La Coalición Canaria (centre droit), le parti du président des Îles Canaries, Fernando Clavijo, a proposé un amendement à l’article 35, qui permettrait de répartir les mineurs isolés étrangers dans toutes les Communautés autonomes dès que la capacité d’accueil de l’une d’entre elles dépasse les 150 %. Pour les Îles Canaries, cela représenterait 3 000 places, une capacité d’accueil largement dépassée aujourd’hui. Le 23 juillet, cette proposition a toutefois été rejetée par les partis d’extrême droite, le parti nationaliste catalan (Junts) et le Partido Popular (PP), pourtant allié de la Coalición Canaria de Fernando Clavijo.
L’accueil des mineurs isolés étrangers au cœur d’un conflit politique
Malgré son soutien au projet de répartition nationale des mineurs isolés, le parti socialiste ouvrier espagnol (PSOE, centre gauche) du Premier ministre Pedro Sanchez a fait l’objet de nombreuses critiques, notamment du gouvernement des Canaries. Au mois de septembre, ce dernier a décidé unilatéralement de mettre en œuvre un nouveau protocole transférant au gouvernement espagnol la responsabilité de l’accueil des mineurs. Ce protocole impliquait que les mineurs ne soient plus considérés comme « abandonnés et désemparés », ce qui les plaçait sous la tutelle de la Communauté autonome, mais seraient placés en garde à vue par la police nationale, transférant ainsi la responsabilité de leur accueil à l’État espagnol. Ce protocole a été suspendu par la justice espagnole, qui a accusé les Îles Canaries de discrimination à l’égard des mineurs isolés étrangers. Les négociations entre partis, et entre gouvernement central et Communauté autonome se sont poursuivies jusqu’à ce que le 5 octobre, malgré un premier accord sur les réformes à engager, le Partido Popular décide de quitter la table des négociations, marquant un nouveau tournant dans cette bataille politique. Depuis, Fernando Clavijo s’est rapproché de la position du gouvernement Sanchez et critique le Partido Popular, malgré le soutien que la branche locale du parti continue d’apporter à son gouvernement dans les Îles Canaries.

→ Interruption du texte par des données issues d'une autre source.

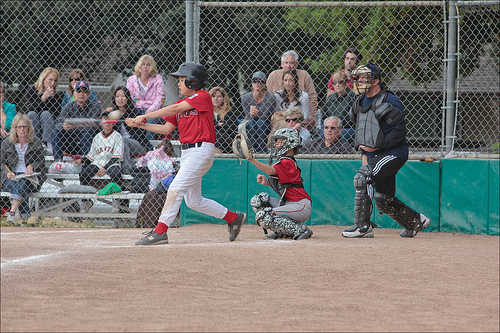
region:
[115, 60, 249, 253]
Young baseball player batting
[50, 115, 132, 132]
Black and red baseball bat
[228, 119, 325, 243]
Young baseball catcher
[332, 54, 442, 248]
Older baseball umpire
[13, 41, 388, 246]
Families of the baseball players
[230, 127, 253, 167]
White and black catcher's glove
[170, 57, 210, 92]
Black baseball helmet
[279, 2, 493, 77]
Green tree hanging down in the background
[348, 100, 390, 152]
Black and gray umpire vest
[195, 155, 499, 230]
Soft green padding around the fence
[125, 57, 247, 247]
Young boy batter at baseball game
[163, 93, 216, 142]
Red jersey on boy baseball player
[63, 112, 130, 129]
Baseball bat held by young boy batter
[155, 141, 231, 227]
White pants on baseball batter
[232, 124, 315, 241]
Catcher behind batter at baseball game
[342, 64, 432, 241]
Home plate umpire at baseball game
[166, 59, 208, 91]
Black helmet on baseball batter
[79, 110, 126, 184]
Spectator in white jersey at baseball game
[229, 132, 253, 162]
Mitt used by catcher in baseball game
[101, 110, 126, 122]
Baseball being swung at in game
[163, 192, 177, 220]
left leg of a boy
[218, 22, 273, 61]
part of a perimeter wall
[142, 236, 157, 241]
left shoe of a boy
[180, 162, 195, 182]
part of a white trouser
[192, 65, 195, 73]
section of a black helmet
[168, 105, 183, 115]
elbow of a boy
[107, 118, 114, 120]
section of a baseball bat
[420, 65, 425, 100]
section of a perimeter wall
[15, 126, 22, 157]
a lady in the fans section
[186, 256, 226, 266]
section of a baseball court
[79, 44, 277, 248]
a baseball player swinging his bat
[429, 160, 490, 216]
plastic green covering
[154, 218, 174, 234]
a red sock on an ankle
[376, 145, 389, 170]
white stripes on pants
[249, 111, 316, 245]
a player wearing a helmet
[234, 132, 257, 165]
a hand holding a mitt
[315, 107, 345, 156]
a man wearing sunglasses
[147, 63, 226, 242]
a player wearing a black helmet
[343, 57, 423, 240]
an umpire wearing shin guards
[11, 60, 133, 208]
spectators behind the fence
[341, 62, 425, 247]
the baseball referee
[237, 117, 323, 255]
the baseball catcher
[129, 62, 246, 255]
the player at bat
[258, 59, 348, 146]
spectators behind the fence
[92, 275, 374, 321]
dirt area on baseball field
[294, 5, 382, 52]
tree behind the fence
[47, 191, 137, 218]
part of baseball bleacher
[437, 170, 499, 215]
padding on side of stadium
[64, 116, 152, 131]
hands holding baseball bat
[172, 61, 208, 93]
baseball helmet on player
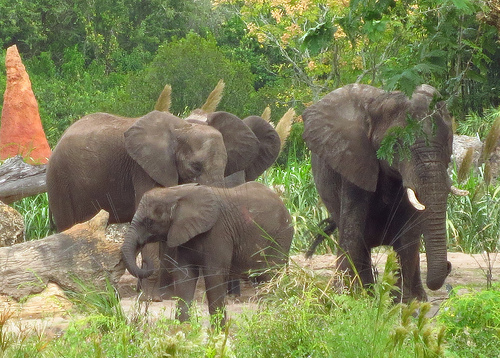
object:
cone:
[0, 42, 49, 165]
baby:
[118, 182, 290, 328]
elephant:
[302, 83, 453, 307]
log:
[0, 228, 122, 315]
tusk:
[406, 188, 426, 211]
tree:
[142, 28, 252, 121]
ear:
[300, 84, 378, 194]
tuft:
[49, 223, 55, 231]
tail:
[48, 207, 54, 231]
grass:
[231, 299, 491, 351]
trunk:
[418, 211, 452, 291]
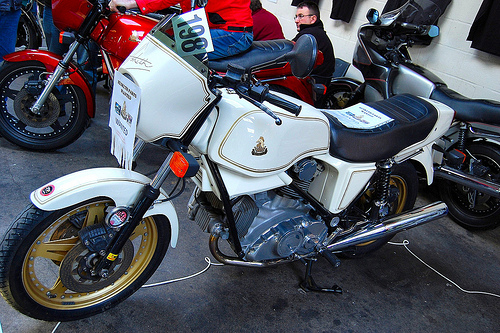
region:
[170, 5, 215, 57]
White tag that says 198.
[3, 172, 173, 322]
A front wheel with black and gold on it.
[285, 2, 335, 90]
A sitting man in black with glasses.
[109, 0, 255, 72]
A person in a bright red shirt and blue jeans.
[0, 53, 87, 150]
Front black wheel under a red fender.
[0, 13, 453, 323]
White and black bike with a gold inside wheel.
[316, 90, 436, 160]
Black seat on a white bike with a note on the seat.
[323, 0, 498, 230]
A grey and black bike up against the wall.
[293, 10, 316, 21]
Glasses on a man's face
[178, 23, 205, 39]
Black number 9 by the 1 and 8.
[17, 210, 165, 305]
Front tire on bike is black.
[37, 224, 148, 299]
Gold rim on front of bike.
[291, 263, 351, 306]
Black kickstand is down on bike.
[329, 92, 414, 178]
Black seat on bike.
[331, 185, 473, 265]
Silver exhaust on bike.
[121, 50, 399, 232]
Bike is white in color.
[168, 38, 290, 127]
Black handle bars on bike.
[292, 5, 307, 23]
Man wearing glasses on face.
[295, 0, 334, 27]
Man has dark hair.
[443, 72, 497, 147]
Black seat on silver bike.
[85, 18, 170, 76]
motorbike is red and shiny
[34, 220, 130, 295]
motorbike has gold wheel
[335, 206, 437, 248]
chrome exhaust pipe on motorbike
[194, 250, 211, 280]
white cord on ground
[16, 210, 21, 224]
black tire of motorbike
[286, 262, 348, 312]
motorbike with dark kickstand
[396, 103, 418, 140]
black seat of motorbike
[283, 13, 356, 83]
man wearing framed glasses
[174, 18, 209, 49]
white and black sign on motorbike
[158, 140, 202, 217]
red turn signal on motorbike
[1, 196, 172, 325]
black and gold motorcycle wheel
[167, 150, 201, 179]
orange and blue motorcycle light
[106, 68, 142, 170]
white sign on a motorcycle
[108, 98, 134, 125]
graphic on a white sign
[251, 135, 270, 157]
gold logo on a white motorcycle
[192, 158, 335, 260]
engine of a motorcycle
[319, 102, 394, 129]
white paper on a motorcycle seat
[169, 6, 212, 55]
label with a number print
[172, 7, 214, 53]
label reading 198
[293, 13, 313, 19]
glasses on a man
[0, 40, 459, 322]
a motorcycle parked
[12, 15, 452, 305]
a black and white motorcycle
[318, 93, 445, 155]
a black motorcycle seat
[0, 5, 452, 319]
a red motorcycle behind a white motorcyle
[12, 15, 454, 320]
a motorcycle facing left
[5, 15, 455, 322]
a motorcycle standing upright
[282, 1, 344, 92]
a man with glasses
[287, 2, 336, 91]
a man wearing a black jacket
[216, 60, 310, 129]
a black motorcycle handlebar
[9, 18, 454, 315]
a motorcycle in the parking lot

Alors qu’aucun accord n’a été trouvé à ce jour, des milliers de mineurs isolés étrangers sont maintenus dans l’archipel, qui peine à subvenir à leurs besoins les plus fondamentaux. Alors que 6 000 mineurs sont actuellement pris en charge, pour une capacité d’accueil de 2 000 places, les services de santé ne sont pas en mesure de soigner l’ensemble des jeunes pourtant très éprouvés par leur traversée. Depuis le 5 octobre, aucune avancée significative n’a pu avoir lieu. Le ministère de la Jeunesse et de l’Enfance est à présent chargé de produire un rapport sur une répartition idéale des mineurs isolés étrangers sur le territoire, ce qui devrait marquer une nouvelle étape dans les négociations. L’association Accem est toutefois sceptique quant à la capacité des institutions à organiser la répartition des mineurs sur le territoire : l’ONG défend cette solution depuis plusieurs années pour les mineurs isolés arrivant à Ceuta, sans qu’aucune répartition n’ait été mise en œuvre.